Stored data
※

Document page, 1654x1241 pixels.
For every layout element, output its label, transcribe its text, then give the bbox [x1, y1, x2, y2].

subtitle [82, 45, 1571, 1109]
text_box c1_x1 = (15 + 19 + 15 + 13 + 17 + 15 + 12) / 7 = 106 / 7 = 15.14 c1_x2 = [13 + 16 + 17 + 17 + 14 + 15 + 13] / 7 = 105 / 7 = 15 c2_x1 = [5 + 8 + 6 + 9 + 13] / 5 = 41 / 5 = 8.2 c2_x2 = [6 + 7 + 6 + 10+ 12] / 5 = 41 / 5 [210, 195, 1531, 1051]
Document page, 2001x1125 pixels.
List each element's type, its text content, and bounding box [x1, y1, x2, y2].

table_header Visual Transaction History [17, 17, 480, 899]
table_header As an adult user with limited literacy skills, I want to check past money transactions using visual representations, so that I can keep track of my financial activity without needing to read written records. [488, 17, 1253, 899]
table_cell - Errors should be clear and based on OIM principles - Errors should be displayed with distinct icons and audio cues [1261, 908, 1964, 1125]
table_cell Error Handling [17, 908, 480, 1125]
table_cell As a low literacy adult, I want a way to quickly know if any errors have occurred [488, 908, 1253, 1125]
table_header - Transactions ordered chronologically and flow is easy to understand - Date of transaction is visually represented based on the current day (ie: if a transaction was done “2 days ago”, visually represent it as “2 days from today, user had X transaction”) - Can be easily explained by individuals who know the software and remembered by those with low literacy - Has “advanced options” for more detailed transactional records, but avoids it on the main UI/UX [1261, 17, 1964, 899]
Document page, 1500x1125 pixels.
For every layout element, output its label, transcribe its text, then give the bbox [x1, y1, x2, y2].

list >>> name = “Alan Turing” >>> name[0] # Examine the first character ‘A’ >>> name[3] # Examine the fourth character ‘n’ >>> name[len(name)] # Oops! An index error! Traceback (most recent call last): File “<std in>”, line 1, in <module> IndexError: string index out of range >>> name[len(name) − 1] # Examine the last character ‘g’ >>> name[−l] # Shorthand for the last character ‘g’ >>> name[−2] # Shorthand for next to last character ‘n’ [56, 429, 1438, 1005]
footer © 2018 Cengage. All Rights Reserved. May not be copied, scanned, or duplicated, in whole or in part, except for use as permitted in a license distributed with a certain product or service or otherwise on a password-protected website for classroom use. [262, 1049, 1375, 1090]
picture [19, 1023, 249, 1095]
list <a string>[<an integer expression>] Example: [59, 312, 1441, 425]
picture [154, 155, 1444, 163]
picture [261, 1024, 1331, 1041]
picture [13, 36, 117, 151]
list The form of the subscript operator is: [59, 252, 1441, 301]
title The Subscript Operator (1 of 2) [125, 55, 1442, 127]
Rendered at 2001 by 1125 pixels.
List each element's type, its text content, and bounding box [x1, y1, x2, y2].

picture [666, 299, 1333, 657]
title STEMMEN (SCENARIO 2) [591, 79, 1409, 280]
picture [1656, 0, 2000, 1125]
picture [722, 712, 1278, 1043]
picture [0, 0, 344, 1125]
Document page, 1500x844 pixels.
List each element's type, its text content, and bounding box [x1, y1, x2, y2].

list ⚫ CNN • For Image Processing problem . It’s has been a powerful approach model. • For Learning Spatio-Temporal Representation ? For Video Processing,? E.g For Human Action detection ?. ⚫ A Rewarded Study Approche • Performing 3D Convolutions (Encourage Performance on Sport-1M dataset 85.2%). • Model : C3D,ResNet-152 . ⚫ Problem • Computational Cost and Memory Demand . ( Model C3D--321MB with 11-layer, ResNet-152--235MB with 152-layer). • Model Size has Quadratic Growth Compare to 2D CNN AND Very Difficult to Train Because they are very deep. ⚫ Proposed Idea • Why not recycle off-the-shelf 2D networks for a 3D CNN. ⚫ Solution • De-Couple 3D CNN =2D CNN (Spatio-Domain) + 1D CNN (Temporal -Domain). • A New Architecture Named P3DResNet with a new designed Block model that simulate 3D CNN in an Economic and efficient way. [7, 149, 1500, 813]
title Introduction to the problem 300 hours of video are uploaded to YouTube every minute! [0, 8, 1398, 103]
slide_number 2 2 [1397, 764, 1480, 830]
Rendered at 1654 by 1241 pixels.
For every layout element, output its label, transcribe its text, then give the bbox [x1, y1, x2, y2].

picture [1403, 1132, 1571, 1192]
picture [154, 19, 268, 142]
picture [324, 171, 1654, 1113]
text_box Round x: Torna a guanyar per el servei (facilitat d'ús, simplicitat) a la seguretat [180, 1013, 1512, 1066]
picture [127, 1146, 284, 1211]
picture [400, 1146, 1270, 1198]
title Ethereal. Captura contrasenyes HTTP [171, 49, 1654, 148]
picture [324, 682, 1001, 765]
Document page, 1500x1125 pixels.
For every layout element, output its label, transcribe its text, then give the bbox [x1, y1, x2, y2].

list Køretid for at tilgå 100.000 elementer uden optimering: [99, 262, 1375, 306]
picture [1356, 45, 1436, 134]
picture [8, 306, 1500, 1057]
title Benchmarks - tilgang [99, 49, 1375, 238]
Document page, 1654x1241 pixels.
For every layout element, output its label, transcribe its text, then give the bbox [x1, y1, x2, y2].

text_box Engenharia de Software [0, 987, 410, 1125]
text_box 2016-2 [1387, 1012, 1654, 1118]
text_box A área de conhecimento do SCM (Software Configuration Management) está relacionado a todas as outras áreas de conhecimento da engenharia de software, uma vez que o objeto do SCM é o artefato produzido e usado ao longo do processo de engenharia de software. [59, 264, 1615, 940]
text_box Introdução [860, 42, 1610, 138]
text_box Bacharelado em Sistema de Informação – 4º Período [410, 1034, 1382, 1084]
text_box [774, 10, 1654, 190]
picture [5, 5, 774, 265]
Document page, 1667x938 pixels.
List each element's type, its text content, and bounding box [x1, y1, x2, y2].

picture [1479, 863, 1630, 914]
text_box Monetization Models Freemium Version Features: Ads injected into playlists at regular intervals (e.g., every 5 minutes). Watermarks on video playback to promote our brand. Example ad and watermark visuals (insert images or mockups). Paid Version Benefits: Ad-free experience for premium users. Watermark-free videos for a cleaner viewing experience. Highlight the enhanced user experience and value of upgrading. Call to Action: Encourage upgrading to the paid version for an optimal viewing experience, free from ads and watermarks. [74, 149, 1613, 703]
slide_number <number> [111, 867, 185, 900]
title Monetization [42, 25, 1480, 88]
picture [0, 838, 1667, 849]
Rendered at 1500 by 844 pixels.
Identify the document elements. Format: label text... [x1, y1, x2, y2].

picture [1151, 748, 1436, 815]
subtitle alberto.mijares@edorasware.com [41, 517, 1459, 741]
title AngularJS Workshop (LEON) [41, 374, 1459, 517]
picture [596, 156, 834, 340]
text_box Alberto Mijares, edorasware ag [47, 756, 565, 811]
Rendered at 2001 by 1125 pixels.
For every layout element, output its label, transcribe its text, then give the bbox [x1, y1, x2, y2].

※

Required task
Rescale the listing starting at its first line and ending at the line containing "text_box c1_x1 = (15", reproducing those lines with their requests. Multiply every number in the answers, both bounding box coordinates and figures in the transcribed text, by 1.4, and round each result to the number of decimals it originally had, rounding halves up.

Reply
Document page, 1654x1241 pixels.
For every layout element, output its label, transcribe its text, then give the bbox [x1, y1, x2, y2].

subtitle [115, 63, 2199, 1553]
text_box c1_x1 = (21 + 27 + 21 + 18 + 24 + 21 + 17) / 10 = 148 / 10 = 21.20 c1_x2 = [18 + 22 + 24 + 24 + 20 + 21 + 18] / 10 = 147 / 10 = 21 c2_x1 = [7 + 11 + 8 + 13 + 18] / 7 = 57 / 7 = 11.5 c2_x2 = [8 + 10 + 8 + 14+ 17] / 7 = 57 / 7 [294, 273, 2143, 1471]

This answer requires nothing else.